Immigrants’ Subjective Integration: Life Satisfaction Among Immigrants in Italy
Angela Paparusso, Institute of research on population and social policies CNR-IRPPS
Elena Ambrosetti, Sapienza Università di Roma
Our study draws on the Survey on Social Condition and Integration of Migrants in Italy carried out by ISTAT in 2011-2012. We subset our sample to individuals aged 14 years and over, foreign born and foreign born naturalized Italian. The total sample is 15,709. We perform a stepwise ordered logistic regression.
As dependent variable, we will analyze immigrants’ self-reported life satisfaction. Respondents were asked the following question: could you please tell me on a scale of 0 to 10 how satisfied you are with your life as a whole? 0 means you are very dissatisfied and 10 means you are very satisfied.
We will operationalize several independent variables. Among the demographic variables, we will select (a) respondents’ age; (b) age squared; (c) gender, (d) marital status. Then, (e) area of origin, (f) cultural similarity. For what concerns the human capital variables, we will select (g) current economic situation; (h) perceived financial well-being, (i) educational attainment. For the so-called ‘immigration’ variables, we will select three variables. First, (l) years since migration, (m) years since migration squared. Third, (n) immigrants’ period of arrival. Forth, (o) legal status.

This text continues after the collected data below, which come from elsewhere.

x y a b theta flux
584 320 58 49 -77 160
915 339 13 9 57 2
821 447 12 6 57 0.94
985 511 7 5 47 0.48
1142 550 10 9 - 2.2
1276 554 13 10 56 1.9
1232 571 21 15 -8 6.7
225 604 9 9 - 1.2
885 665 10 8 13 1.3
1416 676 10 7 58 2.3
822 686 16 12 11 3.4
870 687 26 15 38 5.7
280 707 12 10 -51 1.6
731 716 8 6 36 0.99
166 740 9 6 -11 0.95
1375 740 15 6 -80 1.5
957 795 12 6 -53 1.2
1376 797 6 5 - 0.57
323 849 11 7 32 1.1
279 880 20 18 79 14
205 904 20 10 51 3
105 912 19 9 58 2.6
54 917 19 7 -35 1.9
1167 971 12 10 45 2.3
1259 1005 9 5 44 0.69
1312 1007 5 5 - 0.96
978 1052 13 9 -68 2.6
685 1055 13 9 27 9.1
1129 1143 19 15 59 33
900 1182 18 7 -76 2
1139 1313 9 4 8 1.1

The results of the preliminary multivariate analysis show that self-reported life satisfaction strongly depends on immigrants’ demographic characteristics and human capital factors, such as age, marital status, current economic situation and perceived financial well-being. Nevertheless, when controlling for ‘immigration’ variables, the association between life satisfaction and demographic and human capital variables changes, thus proving that not only factors at origin (immigrants’ background characteristics), but also conditions at destination are important in determining immigrants’ self-reported life satisfaction. In particular, legal status plays a significant role in defining immigrants’ life satisfaction, thus demonstrating that the ensemble of rights, resources and restrictions immigrants find into the country of residence shapes their satisfaction with life and, therefore, their subjective integration (e.g. Morris, 2001; Vertovec, 2007). Therefore, our preliminary results provide support for the importance of the individual determinants in explaining immigrants’ satisfaction with life into the residence country. The concurrent role played by demographic, human capital and ‘immigration’ variables in explaining immigrants’ self-reported life satisfaction and, therefore, their integration into the residence country provides evidence for the dynamic, multidimensional and bidirectional character of the integration process in immigrants’ receiving countries.